▶ Stated exercise 1: Copy the records word for word in the stretch from the start of the records through the line that contains "picture [905, 169, 937, 257]", including both ends.

▶ Source passage:
__________________________________________________

The initiative was christened the “Elemental” project.3 Like a logo, this cunning term spans across languages, but, more interestingly, it also embodies an idea of excellence related to the attainment of the essential rather than the more limited scope of the “minimal.” In terms of a more general discourse, the challenge of an elemental habitat suggested a realignment of the discipline with real concerns, thus taking on board once more a host of provocative questions related to the needs of “ordinary” people aired by the modern movement many decades ago. Furthermore, in order to fully demonstrate the premise of quality architecture, the design process had to be comprehensively conducted through all the trials of a real project. As a matter of fact, Elemental did manage to reinsert social housing within academia and in the minds of young practitioners. (Some 45,000 houses per year are currently built in Chile of which a third falls within the range of social housing.) ...
(2) Meanwhile, the government has again increased, by approx. 75 percent, these resources earmarked for new housing plans. The sum that had to be raised by each family from their personal savings in the beginning amounted to US$300.
(3) The conception of Elemental dates back to the year 2000 when three Chilean professionals—Alejandro Aravena, Andrés Iacobelli, and Pablo Allard—became acquainted at Harvard University, the former as a visiting professor and the latter two as PhD students.

__________________________________________________

▶ Records:
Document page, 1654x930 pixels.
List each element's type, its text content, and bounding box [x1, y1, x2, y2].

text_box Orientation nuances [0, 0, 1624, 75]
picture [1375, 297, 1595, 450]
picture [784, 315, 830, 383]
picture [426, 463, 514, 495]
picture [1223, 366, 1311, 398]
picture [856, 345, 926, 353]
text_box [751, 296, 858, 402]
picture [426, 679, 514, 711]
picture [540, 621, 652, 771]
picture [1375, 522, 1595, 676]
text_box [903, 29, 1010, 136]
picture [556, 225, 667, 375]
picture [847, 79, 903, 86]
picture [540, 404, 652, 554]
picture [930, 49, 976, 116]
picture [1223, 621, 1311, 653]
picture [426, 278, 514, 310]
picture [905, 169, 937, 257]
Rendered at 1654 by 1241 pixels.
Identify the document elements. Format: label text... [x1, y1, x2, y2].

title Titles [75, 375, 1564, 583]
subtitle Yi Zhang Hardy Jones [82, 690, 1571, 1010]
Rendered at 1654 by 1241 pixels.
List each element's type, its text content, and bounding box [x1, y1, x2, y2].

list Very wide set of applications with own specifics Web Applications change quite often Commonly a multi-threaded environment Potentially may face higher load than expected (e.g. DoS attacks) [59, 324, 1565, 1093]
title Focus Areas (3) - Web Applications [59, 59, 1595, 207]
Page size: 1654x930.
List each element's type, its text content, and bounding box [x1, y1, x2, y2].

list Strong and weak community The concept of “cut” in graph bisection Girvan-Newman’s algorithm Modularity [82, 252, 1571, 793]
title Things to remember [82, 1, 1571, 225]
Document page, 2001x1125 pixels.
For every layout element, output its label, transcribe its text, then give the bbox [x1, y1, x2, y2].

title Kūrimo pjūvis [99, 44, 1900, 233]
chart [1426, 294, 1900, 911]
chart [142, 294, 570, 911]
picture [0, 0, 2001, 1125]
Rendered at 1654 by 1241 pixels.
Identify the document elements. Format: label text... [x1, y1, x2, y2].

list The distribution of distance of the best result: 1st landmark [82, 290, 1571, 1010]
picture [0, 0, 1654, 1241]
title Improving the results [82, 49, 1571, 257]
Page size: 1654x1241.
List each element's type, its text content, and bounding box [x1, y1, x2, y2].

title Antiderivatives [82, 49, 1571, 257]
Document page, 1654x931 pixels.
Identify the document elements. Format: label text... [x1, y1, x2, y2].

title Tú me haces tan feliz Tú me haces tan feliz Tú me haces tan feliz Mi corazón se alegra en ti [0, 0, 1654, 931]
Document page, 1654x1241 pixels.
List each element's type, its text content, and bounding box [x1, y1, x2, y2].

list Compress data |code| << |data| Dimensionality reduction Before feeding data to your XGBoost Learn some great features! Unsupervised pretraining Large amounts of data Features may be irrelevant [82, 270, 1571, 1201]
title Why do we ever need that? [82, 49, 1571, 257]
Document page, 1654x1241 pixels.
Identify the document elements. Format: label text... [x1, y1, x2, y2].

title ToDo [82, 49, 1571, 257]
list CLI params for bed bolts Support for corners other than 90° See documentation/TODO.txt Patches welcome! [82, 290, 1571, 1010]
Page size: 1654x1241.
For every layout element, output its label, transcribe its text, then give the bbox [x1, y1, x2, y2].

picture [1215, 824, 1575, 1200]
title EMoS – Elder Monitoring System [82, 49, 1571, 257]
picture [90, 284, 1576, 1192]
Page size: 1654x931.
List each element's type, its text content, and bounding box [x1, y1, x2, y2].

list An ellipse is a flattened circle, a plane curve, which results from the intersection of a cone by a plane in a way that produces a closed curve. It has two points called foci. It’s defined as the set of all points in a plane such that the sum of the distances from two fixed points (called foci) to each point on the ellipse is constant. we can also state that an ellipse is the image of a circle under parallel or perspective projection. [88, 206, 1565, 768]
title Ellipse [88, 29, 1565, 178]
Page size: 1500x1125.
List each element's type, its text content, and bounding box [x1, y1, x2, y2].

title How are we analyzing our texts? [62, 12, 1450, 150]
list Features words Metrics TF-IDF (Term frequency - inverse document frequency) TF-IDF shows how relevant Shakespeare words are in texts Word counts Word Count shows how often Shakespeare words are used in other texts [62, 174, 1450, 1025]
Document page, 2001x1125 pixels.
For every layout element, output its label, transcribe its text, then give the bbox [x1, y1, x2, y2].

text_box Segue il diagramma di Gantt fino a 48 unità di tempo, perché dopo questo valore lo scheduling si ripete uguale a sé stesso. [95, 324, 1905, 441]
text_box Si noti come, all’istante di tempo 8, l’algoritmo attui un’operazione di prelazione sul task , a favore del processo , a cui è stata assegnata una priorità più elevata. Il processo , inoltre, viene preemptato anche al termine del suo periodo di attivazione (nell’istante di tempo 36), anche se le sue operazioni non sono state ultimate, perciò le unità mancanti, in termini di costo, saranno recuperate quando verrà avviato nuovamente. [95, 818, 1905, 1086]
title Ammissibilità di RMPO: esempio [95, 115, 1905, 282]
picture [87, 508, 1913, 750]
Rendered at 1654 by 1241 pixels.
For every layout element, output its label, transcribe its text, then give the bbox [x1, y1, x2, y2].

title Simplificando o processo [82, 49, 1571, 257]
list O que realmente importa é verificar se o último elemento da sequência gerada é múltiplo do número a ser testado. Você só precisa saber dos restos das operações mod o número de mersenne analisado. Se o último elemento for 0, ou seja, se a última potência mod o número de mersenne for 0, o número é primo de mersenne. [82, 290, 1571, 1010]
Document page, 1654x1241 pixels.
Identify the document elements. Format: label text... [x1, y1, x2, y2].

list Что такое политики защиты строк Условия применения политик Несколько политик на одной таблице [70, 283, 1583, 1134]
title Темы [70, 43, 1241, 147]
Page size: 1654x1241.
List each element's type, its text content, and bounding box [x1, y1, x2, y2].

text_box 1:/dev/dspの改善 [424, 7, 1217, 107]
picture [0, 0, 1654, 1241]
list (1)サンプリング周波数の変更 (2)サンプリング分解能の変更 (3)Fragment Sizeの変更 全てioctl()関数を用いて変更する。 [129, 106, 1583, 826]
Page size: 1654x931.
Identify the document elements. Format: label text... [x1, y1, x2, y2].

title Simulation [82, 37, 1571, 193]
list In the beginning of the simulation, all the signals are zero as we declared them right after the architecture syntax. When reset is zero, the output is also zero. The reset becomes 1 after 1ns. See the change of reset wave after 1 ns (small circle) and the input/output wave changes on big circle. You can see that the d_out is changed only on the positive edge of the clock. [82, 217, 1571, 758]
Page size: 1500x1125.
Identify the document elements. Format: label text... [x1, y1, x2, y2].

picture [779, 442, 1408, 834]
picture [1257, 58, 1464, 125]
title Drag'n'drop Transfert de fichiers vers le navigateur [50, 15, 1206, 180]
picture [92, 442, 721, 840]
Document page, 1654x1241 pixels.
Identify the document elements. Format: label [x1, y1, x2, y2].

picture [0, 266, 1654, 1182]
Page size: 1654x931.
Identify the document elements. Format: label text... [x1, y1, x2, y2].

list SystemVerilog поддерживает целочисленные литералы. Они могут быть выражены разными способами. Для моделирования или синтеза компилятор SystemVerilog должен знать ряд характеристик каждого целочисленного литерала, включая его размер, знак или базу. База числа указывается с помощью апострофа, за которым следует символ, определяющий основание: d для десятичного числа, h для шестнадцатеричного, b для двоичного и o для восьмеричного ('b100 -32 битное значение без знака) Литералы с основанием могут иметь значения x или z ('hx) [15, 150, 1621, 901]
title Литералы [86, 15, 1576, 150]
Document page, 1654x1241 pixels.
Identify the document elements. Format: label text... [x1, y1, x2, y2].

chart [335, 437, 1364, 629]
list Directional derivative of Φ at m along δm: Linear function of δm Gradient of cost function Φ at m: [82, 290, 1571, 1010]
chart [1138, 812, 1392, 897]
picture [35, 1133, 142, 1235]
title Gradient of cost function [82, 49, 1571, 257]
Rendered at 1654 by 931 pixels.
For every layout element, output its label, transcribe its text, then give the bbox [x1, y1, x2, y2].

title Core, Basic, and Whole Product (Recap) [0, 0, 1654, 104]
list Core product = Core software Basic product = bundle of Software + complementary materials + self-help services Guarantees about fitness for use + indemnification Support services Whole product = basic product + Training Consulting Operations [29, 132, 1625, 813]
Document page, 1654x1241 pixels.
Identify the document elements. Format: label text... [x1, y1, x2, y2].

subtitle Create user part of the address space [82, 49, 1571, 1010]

__________________________________________________

▶ Stated exercise 2: Repeat the passage on the Elemental housing project word for word in the stretch from "(2) Meanwhile, the" through "as PhD students.".

▶ Exercise output 1:
Document page, 1654x930 pixels.
List each element's type, its text content, and bounding box [x1, y1, x2, y2].

text_box Orientation nuances [0, 0, 1624, 75]
picture [1375, 297, 1595, 450]
picture [784, 315, 830, 383]
picture [426, 463, 514, 495]
picture [1223, 366, 1311, 398]
picture [856, 345, 926, 353]
text_box [751, 296, 858, 402]
picture [426, 679, 514, 711]
picture [540, 621, 652, 771]
picture [1375, 522, 1595, 676]
text_box [903, 29, 1010, 136]
picture [556, 225, 667, 375]
picture [847, 79, 903, 86]
picture [540, 404, 652, 554]
picture [930, 49, 976, 116]
picture [1223, 621, 1311, 653]
picture [426, 278, 514, 310]
picture [905, 169, 937, 257]

▶ Exercise output 2:
(2) Meanwhile, the government has again increased, by approx. 75 percent, these resources earmarked for new housing plans. The sum that had to be raised by each family from their personal savings in the beginning amounted to US$300.
(3) The conception of Elemental dates back to the year 2000 when three Chilean professionals—Alejandro Aravena, Andrés Iacobelli, and Pablo Allard—became acquainted at Harvard University, the former as a visiting professor and the latter two as PhD students.